How to complete this task: Extract each line of the records below that contains the word "chart".

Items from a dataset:

/---

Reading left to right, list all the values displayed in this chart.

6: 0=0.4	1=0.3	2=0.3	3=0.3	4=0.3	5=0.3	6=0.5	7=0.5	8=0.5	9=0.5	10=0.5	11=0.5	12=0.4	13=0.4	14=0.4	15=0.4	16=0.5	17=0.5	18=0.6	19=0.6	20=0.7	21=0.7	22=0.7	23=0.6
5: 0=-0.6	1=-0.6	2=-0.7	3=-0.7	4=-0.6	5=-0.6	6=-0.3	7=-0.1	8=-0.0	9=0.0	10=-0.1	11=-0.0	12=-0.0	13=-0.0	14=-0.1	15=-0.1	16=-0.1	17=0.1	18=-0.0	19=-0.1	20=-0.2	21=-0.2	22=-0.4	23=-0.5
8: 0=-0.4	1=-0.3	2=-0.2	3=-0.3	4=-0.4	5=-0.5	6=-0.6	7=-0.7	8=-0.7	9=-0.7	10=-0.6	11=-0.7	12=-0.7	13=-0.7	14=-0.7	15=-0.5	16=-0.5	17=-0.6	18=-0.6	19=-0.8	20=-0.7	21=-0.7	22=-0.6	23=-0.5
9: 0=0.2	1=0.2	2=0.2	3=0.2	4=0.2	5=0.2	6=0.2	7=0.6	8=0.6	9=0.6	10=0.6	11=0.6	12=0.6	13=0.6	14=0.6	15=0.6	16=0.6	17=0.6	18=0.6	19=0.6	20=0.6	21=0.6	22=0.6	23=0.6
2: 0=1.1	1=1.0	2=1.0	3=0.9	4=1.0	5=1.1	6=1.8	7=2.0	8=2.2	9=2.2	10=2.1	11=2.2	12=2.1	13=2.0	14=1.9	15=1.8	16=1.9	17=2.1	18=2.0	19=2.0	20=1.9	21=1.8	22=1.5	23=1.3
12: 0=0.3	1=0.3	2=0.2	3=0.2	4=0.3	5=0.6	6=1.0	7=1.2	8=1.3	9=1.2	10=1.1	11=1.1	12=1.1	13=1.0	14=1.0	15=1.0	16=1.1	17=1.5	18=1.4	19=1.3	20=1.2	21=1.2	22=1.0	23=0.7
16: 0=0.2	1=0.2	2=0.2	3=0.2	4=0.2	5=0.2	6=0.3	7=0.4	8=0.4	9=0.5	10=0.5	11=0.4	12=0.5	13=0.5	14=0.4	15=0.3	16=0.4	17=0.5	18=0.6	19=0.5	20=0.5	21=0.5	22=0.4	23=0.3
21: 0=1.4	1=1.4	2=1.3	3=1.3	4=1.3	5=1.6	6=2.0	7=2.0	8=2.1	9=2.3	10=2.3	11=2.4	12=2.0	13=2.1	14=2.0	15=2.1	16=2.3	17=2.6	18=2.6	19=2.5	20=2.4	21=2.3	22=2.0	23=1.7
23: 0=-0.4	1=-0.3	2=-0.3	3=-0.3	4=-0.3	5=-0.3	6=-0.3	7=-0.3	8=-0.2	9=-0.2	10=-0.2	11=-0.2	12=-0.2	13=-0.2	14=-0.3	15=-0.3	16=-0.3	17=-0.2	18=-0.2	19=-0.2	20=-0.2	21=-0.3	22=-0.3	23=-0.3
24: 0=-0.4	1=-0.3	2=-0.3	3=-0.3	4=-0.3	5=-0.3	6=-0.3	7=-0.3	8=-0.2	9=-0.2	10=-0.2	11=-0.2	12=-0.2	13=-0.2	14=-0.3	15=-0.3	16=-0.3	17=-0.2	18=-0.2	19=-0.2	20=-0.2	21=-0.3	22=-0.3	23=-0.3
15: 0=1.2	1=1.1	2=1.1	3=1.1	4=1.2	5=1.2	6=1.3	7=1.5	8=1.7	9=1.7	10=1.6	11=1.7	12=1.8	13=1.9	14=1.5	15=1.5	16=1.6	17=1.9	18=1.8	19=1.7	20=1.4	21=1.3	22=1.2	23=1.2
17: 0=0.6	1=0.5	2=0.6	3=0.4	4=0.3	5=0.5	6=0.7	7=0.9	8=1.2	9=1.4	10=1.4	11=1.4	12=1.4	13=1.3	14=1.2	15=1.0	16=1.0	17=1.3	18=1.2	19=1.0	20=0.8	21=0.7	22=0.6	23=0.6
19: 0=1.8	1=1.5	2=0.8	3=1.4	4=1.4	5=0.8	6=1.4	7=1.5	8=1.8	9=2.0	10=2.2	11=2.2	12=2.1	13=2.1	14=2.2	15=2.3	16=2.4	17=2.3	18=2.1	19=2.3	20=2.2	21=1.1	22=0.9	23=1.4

\---

Expected answer:
Reading left to right, list all the values displayed in this chart.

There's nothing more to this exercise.